WORK ITEM: Scan the entries below and give the number of lines containing "middle", with no accompanying words.

(Saved data entries)
──────
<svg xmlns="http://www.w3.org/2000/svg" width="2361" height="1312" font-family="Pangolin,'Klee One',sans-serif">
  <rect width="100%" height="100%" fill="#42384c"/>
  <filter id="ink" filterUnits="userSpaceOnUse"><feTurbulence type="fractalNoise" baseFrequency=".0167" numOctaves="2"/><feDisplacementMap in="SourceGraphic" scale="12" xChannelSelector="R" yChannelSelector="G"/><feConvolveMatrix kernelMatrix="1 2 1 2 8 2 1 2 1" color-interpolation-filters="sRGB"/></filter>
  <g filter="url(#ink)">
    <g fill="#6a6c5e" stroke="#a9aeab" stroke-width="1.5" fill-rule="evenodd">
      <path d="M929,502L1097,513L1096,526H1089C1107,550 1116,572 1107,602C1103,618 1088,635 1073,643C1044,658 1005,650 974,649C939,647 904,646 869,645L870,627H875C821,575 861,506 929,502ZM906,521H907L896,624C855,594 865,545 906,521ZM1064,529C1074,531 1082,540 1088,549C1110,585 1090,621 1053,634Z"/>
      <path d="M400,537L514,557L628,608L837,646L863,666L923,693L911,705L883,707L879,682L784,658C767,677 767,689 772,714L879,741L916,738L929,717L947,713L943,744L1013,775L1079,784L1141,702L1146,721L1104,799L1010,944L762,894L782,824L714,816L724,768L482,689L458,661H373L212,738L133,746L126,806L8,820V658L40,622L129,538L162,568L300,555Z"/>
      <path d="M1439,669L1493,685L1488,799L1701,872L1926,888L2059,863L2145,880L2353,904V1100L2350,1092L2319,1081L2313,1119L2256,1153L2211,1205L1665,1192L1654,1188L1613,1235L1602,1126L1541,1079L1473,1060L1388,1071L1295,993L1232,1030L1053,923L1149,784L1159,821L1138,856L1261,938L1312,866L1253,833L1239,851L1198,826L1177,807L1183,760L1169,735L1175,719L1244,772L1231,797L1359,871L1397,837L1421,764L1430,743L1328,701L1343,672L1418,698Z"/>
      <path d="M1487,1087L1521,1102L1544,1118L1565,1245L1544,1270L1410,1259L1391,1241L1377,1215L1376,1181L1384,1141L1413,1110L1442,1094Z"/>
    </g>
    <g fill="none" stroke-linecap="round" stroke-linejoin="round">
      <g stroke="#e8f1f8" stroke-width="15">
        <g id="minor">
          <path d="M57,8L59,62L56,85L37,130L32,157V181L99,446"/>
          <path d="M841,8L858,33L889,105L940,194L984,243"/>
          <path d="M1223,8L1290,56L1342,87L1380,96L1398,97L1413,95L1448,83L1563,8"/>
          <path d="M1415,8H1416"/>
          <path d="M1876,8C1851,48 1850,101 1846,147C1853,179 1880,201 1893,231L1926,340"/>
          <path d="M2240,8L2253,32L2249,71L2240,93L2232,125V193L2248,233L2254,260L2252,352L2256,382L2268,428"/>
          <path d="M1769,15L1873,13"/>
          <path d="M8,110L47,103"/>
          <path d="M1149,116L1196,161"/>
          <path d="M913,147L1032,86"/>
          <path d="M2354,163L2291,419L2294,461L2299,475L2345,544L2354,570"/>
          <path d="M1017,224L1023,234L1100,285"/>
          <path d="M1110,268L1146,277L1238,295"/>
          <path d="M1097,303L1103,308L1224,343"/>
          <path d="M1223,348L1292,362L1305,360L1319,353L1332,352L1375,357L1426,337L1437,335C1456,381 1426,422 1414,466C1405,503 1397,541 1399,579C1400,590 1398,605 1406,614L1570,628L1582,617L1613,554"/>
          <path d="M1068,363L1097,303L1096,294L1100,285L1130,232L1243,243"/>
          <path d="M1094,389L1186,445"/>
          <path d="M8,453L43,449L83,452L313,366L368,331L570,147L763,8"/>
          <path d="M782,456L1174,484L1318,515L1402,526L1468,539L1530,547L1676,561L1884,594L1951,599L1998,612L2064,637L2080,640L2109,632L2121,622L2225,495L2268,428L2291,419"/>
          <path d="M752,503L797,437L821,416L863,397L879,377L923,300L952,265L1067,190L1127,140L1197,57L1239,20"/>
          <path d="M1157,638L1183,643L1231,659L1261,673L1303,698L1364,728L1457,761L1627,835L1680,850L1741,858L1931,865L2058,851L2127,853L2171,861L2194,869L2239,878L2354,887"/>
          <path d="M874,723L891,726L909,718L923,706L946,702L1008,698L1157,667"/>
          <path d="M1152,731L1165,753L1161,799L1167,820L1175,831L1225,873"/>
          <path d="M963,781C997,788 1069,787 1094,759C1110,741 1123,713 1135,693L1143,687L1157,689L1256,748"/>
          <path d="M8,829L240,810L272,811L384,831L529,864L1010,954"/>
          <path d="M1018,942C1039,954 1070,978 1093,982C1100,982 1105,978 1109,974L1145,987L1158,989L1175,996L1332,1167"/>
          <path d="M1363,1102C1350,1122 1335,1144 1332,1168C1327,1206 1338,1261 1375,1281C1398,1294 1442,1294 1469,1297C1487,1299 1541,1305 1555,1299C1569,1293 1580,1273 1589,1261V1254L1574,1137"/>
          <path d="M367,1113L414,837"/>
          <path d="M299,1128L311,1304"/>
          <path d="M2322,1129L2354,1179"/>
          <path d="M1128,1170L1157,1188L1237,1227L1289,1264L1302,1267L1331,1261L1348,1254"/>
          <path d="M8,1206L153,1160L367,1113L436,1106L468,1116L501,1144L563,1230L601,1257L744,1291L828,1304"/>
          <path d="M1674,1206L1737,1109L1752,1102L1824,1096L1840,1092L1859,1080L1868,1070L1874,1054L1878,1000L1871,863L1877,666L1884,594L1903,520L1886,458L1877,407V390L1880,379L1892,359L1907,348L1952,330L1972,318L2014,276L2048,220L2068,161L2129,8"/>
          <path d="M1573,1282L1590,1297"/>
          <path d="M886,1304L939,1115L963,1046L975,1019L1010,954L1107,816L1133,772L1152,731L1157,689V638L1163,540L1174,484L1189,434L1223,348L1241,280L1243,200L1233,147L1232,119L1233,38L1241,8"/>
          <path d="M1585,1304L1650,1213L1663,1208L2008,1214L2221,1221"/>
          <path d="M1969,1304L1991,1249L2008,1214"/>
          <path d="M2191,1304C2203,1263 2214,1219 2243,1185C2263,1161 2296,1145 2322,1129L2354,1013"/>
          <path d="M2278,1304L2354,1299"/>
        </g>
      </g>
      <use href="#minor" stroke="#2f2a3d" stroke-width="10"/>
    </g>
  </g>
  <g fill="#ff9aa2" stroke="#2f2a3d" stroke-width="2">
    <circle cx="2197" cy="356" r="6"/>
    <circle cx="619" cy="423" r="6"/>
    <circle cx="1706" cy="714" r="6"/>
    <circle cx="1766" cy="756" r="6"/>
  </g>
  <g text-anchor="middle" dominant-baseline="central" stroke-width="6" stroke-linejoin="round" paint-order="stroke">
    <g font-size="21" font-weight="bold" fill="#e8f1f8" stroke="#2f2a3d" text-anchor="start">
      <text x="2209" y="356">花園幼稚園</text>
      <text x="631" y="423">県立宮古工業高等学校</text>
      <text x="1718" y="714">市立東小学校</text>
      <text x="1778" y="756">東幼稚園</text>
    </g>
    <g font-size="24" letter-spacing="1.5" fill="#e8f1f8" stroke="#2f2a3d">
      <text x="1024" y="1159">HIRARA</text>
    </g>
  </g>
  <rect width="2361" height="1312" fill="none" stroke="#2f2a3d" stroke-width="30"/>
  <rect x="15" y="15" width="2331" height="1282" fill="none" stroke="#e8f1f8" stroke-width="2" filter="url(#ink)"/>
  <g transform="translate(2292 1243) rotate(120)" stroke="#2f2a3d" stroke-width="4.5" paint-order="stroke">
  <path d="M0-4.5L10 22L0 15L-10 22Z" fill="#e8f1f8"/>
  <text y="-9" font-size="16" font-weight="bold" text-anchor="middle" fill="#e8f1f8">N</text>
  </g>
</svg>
──────
WRITTEN SOLUTION: 2